## Brief
Find how many lines of the records below contain the word "ankle" and write that number by itself.
━━━ Extracted information ━━━
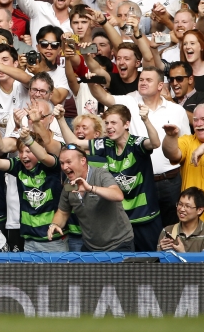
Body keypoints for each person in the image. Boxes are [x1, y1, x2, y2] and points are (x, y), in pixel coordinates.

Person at [59, 102, 164, 251]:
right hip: (121, 220)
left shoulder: (136, 143)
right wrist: (60, 119)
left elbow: (155, 143)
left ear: (126, 124)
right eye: (106, 123)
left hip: (144, 216)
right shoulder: (106, 144)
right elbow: (75, 144)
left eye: (113, 123)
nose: (108, 127)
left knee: (150, 261)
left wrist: (146, 120)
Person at [0, 127, 67, 252]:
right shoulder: (19, 165)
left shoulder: (50, 165)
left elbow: (43, 157)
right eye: (21, 152)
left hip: (53, 238)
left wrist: (28, 140)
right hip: (29, 239)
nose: (23, 156)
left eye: (28, 151)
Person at [47, 145, 134, 252]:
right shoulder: (69, 185)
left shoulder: (101, 174)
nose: (64, 167)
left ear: (83, 161)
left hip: (119, 243)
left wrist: (91, 188)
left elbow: (118, 195)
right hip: (91, 247)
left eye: (69, 162)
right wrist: (54, 224)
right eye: (62, 163)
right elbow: (63, 212)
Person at [167, 61, 204, 125]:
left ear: (190, 79)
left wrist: (173, 105)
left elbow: (202, 123)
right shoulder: (169, 102)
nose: (174, 83)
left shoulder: (203, 97)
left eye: (179, 78)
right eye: (171, 79)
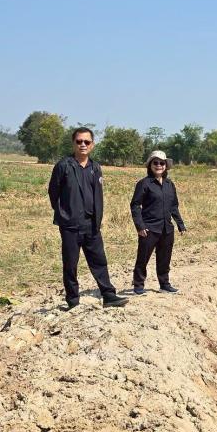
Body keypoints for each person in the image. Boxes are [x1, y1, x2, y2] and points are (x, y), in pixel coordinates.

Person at [47, 127, 129, 309]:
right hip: (70, 225)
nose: (83, 145)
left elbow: (98, 195)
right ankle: (73, 301)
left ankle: (109, 296)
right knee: (70, 264)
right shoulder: (64, 166)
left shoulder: (95, 167)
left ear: (92, 145)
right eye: (79, 141)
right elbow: (53, 192)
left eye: (87, 142)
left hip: (91, 224)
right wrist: (64, 213)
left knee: (99, 261)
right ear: (73, 143)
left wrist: (97, 219)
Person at [129, 150, 186, 294]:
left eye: (162, 163)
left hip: (167, 228)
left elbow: (174, 206)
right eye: (156, 162)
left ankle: (164, 284)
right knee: (143, 258)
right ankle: (138, 285)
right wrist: (140, 226)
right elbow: (135, 205)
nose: (159, 165)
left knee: (164, 258)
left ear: (166, 166)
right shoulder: (144, 184)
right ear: (150, 165)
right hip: (149, 228)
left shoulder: (169, 184)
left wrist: (180, 224)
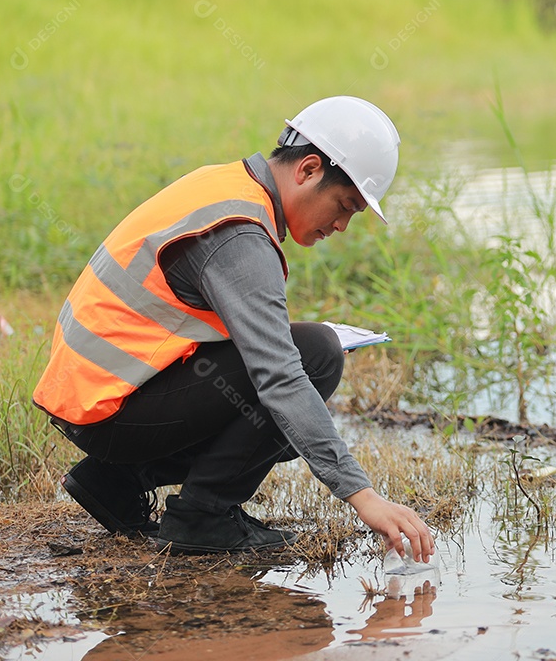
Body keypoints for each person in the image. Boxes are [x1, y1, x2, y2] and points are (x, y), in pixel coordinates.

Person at [32, 96, 433, 561]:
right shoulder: (240, 235)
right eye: (344, 205)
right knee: (316, 355)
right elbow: (279, 376)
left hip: (94, 396)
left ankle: (117, 481)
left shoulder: (225, 185)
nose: (342, 225)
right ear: (307, 170)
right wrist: (364, 497)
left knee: (297, 370)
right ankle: (201, 519)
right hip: (108, 410)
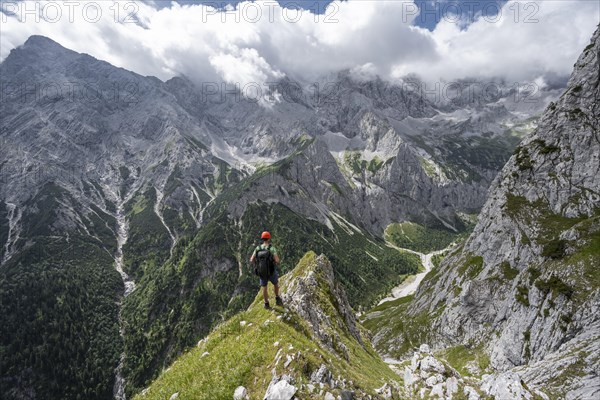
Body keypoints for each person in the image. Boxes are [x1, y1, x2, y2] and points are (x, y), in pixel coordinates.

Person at [250, 231, 284, 309]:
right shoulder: (271, 248)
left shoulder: (258, 248)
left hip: (262, 272)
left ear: (262, 238)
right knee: (275, 284)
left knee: (264, 287)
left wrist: (258, 263)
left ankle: (266, 304)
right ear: (268, 238)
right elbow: (277, 260)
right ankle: (277, 298)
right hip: (271, 271)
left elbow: (251, 259)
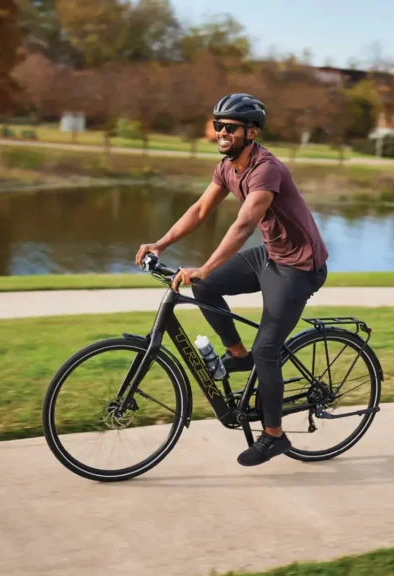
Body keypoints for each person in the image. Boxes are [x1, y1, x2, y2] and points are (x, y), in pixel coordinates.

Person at [135, 93, 329, 467]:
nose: (222, 132)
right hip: (271, 254)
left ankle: (274, 437)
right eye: (218, 125)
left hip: (299, 266)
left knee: (267, 351)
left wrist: (204, 266)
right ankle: (237, 355)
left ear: (251, 132)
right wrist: (160, 243)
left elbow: (243, 225)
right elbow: (200, 209)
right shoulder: (226, 166)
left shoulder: (265, 169)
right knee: (205, 287)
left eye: (230, 127)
━━━
## Expected answer
10